FDA-approved bone grafts and bone graft substitute devices in bone regeneration

Abstract

To induce bone regeneration there is a complex cascade of growth factors. Growth factors such as recombinant BMP-2, BMP-7, and PDGF are FDA-approved therapies in bone regeneration. Although, BMP shows promising results as being an alternative to autograft, it also has its own downfalls. BMP-2 has many adverse effects such as inflammatory complications such as massive soft-tissue swelling that can compromise a patient's airway, ectopic bone formation, and tumor formation. BMP-2 may also be advantageous for patients not willing to give up smoking as it shows bone regeneration success with smokers. BMP-7 is no longer an option for bone regeneration as it has withdrawn off the market. PDGF-BB grafts in studies have shown PDGF had similar fusion rates to autologous grafts and fewer adverse effects. There is also an FDA-approved bioactive molecule for bone regeneration, a peptide P-15. P-15 was found to be effective, safe, and have similar outcomes to autograft at 2 years post-op for cervical radiculopathy due to cervical degenerative disc disease. Growth factors and bioactive molecules show some promising results in bone regeneration, although more research is needed to avoid their adverse effects and learn about the long-term effects of these therapies. There is a need of a bone regeneration method of similar quality of an autograft that is osteoconductive, osteoinductive, and osteogenic. This review covers all FDA-approved bone regeneration therapies such as the "gold standard" autografts, allografts, synthetic bone grafts, and the newer growth factors/bioactive molecules. It also covers international bone grafts not yet approved in the United States and upcoming technologies in bone grafts.
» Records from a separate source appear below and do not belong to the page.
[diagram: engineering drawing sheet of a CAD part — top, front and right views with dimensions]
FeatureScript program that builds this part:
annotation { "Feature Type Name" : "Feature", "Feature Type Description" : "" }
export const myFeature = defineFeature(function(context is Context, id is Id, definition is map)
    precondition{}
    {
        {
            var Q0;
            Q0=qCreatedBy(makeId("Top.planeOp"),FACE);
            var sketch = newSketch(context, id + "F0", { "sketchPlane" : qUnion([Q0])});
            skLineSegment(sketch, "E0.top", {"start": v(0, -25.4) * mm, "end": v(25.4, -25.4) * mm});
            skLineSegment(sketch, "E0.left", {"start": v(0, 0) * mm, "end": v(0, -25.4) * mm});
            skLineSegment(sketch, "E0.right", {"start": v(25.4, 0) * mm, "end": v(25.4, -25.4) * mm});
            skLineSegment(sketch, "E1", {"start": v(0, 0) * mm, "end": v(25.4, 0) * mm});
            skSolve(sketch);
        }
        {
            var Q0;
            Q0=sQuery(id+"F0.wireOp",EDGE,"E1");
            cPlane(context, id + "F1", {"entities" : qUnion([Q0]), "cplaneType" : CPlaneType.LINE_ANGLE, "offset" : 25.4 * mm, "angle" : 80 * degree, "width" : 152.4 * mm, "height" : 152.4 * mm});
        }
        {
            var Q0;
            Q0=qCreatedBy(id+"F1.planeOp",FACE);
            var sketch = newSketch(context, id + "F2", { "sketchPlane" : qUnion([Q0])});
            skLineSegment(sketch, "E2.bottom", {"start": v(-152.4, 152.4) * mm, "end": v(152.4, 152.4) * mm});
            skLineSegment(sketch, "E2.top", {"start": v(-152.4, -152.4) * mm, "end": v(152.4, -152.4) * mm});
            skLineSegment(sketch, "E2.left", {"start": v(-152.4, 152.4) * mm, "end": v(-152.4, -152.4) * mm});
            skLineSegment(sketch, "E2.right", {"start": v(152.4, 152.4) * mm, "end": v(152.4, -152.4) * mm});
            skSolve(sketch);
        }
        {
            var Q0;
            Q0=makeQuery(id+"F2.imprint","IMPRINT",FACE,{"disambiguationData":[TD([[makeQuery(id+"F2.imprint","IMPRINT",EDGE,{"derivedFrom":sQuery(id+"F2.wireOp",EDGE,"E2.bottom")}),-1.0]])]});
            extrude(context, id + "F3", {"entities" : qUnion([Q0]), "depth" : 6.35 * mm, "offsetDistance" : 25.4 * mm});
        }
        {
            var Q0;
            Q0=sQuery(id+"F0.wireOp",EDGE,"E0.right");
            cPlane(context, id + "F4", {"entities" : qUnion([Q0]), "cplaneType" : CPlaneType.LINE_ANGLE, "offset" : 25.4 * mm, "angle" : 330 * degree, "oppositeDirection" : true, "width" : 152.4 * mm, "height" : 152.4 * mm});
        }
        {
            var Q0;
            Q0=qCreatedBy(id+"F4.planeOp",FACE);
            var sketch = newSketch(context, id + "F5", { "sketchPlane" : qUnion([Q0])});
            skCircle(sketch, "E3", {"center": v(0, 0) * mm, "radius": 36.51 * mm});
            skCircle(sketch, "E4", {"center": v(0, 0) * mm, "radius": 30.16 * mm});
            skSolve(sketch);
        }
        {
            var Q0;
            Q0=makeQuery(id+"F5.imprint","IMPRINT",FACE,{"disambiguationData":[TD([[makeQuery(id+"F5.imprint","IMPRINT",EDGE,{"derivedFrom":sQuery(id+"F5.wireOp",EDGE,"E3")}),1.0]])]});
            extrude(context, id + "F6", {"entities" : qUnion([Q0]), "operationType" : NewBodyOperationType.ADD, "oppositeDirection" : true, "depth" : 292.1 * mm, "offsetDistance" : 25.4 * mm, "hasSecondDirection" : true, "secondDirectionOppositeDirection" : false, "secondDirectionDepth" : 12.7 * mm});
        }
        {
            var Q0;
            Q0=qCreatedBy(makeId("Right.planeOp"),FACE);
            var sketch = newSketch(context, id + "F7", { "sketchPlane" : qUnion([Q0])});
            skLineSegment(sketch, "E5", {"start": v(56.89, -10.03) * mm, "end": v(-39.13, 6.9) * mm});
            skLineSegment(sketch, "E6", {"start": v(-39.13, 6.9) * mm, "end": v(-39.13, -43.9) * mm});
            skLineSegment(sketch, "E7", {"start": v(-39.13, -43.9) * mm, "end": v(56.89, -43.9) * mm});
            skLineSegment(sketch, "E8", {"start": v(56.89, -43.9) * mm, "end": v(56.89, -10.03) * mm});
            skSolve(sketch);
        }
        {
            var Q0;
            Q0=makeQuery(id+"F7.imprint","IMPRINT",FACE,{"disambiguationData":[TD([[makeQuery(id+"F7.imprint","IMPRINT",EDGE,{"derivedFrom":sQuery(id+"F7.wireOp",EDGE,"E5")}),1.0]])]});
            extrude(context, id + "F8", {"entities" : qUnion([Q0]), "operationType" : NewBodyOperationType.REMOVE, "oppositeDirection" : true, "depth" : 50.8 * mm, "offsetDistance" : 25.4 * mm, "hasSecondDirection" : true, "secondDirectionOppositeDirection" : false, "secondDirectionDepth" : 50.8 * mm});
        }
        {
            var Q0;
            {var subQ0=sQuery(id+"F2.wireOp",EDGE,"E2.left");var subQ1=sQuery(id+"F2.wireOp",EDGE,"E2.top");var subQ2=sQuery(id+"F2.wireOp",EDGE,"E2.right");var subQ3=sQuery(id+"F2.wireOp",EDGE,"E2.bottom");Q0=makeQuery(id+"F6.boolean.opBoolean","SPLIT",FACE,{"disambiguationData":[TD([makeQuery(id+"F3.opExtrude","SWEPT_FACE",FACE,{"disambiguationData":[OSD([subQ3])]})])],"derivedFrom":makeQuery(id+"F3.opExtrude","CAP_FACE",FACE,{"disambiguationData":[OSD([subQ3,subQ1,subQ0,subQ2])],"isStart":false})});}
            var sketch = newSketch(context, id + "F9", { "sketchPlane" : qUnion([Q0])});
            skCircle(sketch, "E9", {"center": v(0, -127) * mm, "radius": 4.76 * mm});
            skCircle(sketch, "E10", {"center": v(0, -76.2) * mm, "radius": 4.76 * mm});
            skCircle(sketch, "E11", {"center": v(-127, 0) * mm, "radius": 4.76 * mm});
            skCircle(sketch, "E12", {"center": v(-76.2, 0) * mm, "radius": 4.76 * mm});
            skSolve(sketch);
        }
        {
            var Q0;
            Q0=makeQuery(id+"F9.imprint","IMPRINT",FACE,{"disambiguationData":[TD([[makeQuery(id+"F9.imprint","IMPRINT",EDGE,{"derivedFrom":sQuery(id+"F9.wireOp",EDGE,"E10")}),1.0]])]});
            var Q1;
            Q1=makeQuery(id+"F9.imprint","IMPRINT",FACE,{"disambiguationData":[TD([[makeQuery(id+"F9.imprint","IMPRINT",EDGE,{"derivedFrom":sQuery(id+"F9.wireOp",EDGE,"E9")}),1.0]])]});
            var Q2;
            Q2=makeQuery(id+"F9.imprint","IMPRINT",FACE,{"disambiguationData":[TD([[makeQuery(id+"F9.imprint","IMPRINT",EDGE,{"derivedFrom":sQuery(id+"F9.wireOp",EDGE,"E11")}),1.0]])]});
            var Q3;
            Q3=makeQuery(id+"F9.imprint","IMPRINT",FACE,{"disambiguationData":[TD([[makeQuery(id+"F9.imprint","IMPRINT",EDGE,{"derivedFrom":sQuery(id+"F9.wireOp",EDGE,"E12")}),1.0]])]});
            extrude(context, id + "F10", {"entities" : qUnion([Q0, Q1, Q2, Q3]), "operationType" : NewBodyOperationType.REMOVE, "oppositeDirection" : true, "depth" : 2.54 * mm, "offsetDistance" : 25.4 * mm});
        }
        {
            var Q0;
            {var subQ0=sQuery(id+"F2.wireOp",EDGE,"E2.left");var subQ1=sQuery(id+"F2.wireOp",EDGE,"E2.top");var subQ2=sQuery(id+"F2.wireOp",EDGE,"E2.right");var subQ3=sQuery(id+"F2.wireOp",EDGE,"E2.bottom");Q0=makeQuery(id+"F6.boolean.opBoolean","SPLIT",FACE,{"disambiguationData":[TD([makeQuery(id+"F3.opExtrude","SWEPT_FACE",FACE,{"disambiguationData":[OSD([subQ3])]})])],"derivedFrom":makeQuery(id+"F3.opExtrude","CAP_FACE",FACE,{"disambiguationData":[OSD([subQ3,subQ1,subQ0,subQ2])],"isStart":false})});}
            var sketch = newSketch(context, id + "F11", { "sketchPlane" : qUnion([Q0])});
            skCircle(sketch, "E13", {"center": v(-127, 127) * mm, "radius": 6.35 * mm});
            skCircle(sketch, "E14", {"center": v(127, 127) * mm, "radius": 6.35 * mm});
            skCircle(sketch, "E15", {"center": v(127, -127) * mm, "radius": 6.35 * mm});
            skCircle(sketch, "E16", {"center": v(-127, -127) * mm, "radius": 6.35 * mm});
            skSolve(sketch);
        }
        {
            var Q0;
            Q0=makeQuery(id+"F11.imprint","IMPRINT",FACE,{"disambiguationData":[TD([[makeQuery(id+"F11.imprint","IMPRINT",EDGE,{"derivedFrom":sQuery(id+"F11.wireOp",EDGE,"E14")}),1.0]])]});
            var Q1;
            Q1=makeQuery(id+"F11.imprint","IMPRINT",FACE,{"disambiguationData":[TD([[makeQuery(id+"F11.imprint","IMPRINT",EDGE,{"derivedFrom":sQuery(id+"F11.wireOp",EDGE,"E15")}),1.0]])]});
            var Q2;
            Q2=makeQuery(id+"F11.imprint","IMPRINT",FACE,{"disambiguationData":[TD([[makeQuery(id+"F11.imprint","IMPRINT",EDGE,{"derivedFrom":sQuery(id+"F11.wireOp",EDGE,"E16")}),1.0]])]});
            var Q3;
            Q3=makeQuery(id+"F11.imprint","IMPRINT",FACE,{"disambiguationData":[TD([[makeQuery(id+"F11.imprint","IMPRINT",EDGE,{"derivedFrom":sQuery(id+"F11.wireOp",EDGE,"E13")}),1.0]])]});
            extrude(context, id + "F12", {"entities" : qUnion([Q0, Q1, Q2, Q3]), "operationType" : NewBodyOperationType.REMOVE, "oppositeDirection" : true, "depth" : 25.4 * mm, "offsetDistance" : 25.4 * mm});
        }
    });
Keywords: Bone cement; Bone grafts; Bone morphogenetic proteins; Clinical indications; Food and drug administration; Platelet derived growth factor.

Figure 1:

Radiographic image of atrophic nonunion of fracture of the humerus [24]. Reprinted/adapted by permission from [CopyRight Clearance Center]: [Springer Nature]

Figure 2:

Radiographic image of malunion of the proximal femur [24]. Reprinted/adapted by permission from [CopyRight Clearance Center]: [Springer Nature]

Figure 3:

Radiographic image of bone cyst in the calcaneus. Reprinted from [29] with permission from the Creative Commons Attribution 4.0 International License (http://creativecommons.org/licenses/by/4.0/).

Figure 4:

Radiographic image of avascular necrosis of the femoral head. Reprinted from [30] with permission from The Radiological Society of North America.

Figure 5:

Typical fracture healing process shown at different phases of bone healing with primal cell types found at each stage and time of each stage. Below the fracture healing illustration, metabolic phases (blue bars) and biological stages (brown bars) are shown. The metabolic stages are anabolic and catabolic. The three major biological stages of healing are inflammatory, endochondral bone formation, and coupled remodeling. The time scale of healing is equivalent to a mouse closed femur fracture fixed with an intramedullary rod. Reprinted from [38] with permission from Journal of Bioactive Materials under the Creative Commons Attribution-NonCommercial License (https://creativecommons.org/licenses/by-nc-nd/4.0/).

Figure 6:

The process of a fractured bone healing is controlled by properties of osteoconduction, osteoinduction, and osteogenesis. Bone graft materials are osteoconductive to allow angiogenesis and cell growth to occur. Then by osteoinduction, recruitment of mesenchymal stem cells occurs. Then osteogenesis releases growth factors to help form new bone. Other important aspects of bone healing include vascularity as adequate blood supply is needed for healing and mechanical stability. Reprinted from [41] with permission from Creative Commons Attribution-NonCommercial License (https://creativecommons.org/licenses/by-nc/4.0/).

Figure 7:

Cascade of Growth Factors. Illustration show actions of prevalent growth factors (BMP-2, FGF, PDGF, and VEGF) in vascularized bone regeneration. Reprinted by permission from [CopyRight Clearance Center]: [Elsevier] [45].

Figure 8:

FDA-Approved Bone Graft Options: The four main options of bone grafting include autologous, allograft, synthetic grafts, and growth factors/bioactive markers.

Figure 9:

Choosing right bone graft for the patient: the “gold” standard for bone grafting is still using autologous grafts, but the limitation of this method is if there is enough graft to harvest. If there is not enough graft to harvest other bone grafting options such as allografts and synthetic bone grafts will be chosen for the patient.